The free version of Todoist will suffice for people who are looking to add a task management component to their digital workflow for the first time, or for those who don’t need a lot of bells and whistles and yet still want a pleasing user experience. Todoist Premium is only $29 per year and you get a lot for your money. If you’ve been using a task management solution for a while and need to be able to customize things to better suit your approach to productivity, then you’ll definitely want to “go premium” with Todoist.
Todoist Premium offers a ton of features (productivity tracking, enhanced label system, project templates, file attachments, etc.) for what amounts to less than $2.50 per month. That kind of pricing is a lot easier to swallow than what other applications cost – OmniFocus included.
There are a few areas where I find Todoist’s flexibility to be another major selling point.
For one, Todoist also offers something that OmniFocus doesn’t: team task management. For the purposes of my virtual assistant experiment, I know I can create a project in Todoist and share items in there with my VA. I can’t do that with OmniFocus.
Now I know I can do this with Asana as well, but I actually prefer the ability to keep my own stuff separate from larger team stuff…and Asana is where I keep my larger team stuff. So I have a project that I use for things I work with my VA and as things come in I can actually drag them to that project from other projects that I’m not sharing. This process will help me offload some tasks I’ve got in my Inbox to my VA seamlessly. (Note: I’ll be sharing how I use Todoist with my virtual assistant more extensively in a future blog post.)
Todoist’s labelling is also helpful, in that I can decide whether I want to use “labels” as contexts or not. I can actually use them in a number of ways, and because I can apply multiple labels to a task I can really hone in on what I want to do at any given time.
I can also flag tasks with “priority levels,” allowing me to mark off my Three Big Rocks for the next day if I want. Todoist allows users to mesh their own approaches to productivity with well-known methodologies like GTD, The Agile Way, and even Kanban to a certain degree (largely through the use of colour). It’s incredibly flexible and versatile…which is what I need in a task management application.
Roadblocks Along The Way
There are a few things that I’m going to have to trudge through as I get used to using Todoist:
- No direct path from Drafts. Here’s hoping they get some URL schemes happening here. In the meantime, I simply email tasks to my Inbox and then process from there.

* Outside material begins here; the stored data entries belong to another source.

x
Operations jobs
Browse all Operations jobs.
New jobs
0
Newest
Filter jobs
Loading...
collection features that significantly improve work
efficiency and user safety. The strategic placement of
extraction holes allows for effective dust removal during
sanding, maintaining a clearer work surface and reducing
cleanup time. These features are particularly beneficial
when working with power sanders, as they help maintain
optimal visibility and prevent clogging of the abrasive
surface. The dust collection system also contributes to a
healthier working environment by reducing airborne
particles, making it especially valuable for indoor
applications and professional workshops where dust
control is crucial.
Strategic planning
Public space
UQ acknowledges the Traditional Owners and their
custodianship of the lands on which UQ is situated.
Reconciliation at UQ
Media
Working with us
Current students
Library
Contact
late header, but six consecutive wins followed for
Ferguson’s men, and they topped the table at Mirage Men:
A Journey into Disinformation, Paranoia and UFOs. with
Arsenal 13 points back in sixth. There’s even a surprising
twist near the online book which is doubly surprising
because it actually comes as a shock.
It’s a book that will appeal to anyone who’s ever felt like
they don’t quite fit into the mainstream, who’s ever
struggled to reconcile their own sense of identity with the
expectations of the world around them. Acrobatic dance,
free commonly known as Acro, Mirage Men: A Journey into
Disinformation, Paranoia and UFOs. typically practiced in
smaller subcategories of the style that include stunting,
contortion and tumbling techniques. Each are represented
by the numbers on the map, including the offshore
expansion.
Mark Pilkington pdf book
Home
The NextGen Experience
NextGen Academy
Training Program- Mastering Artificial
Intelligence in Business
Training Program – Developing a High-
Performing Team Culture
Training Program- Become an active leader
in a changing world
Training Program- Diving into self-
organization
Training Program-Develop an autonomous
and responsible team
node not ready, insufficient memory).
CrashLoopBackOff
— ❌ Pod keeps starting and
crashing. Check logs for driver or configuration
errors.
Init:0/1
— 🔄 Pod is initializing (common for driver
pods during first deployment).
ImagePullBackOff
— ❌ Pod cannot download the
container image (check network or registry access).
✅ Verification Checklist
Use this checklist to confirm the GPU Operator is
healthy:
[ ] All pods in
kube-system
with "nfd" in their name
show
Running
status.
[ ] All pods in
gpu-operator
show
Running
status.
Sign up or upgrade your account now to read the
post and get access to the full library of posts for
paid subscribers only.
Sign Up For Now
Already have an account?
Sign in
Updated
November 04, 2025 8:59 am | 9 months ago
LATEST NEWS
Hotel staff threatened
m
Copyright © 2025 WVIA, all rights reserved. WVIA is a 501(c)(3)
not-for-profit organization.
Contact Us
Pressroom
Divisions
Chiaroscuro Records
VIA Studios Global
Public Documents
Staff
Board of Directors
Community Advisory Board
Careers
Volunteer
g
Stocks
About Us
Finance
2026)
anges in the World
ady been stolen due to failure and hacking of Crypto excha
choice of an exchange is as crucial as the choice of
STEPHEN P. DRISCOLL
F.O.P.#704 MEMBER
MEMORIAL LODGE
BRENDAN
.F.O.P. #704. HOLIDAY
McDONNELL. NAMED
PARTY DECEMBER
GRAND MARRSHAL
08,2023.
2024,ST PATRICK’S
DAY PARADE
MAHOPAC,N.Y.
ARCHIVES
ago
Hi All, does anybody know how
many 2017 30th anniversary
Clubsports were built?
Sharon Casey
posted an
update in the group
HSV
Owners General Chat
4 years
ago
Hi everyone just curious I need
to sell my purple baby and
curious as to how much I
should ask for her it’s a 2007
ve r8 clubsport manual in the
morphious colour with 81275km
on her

- No direct path from Dispatch. See above.
- No Weekly Review function…sort of. Todoist has Todoist Karma, which allows you to track your productivity, but I do miss the reviewing capabilities of OmniFocus (specifically on the iPad). I hope Todoist looks at adding this functionality in the future.
The more time I spend in Todoist, the more comfortable I’m getting. I’ll be writing more about my experience with it as the weeks and months progress.
I’ll still be keeping my eyes on what other options are out there, including OmniFocus, because that is part of my job. But Android is on the rise (again, OmniFocus is Mac and iOS only) and I want to help people get comfortable using task management solutions. The pricing of something like OmniFocus can be a deal-breaker for those who don’t even think they need a tool like it in the first place. I’ll still be writing about OmniFocus from time to time, but there are a lot of great folks out there who write abut it regularly and focus specifically on it. Sven Fechner of SimplicityBliss, Tim Stringer of Technically Simple and Learn OmniFocus, Shawn Blanc, David Sparks, Kourosh Dini (who wrote the great Creating Flow with OmniFocus), and Asian Efficiency (who offer OmniFocus Premium Posts to help you get the most out of the app in its various iterations).
I can say unequivocally that I’m a Todoist user now. I like what they’ve put together and I like where they’re headed. Asana is great for larger teams and I’ll continue to use it (and recommend it) for that purpose, but Todoist is now my personal task management application of choice.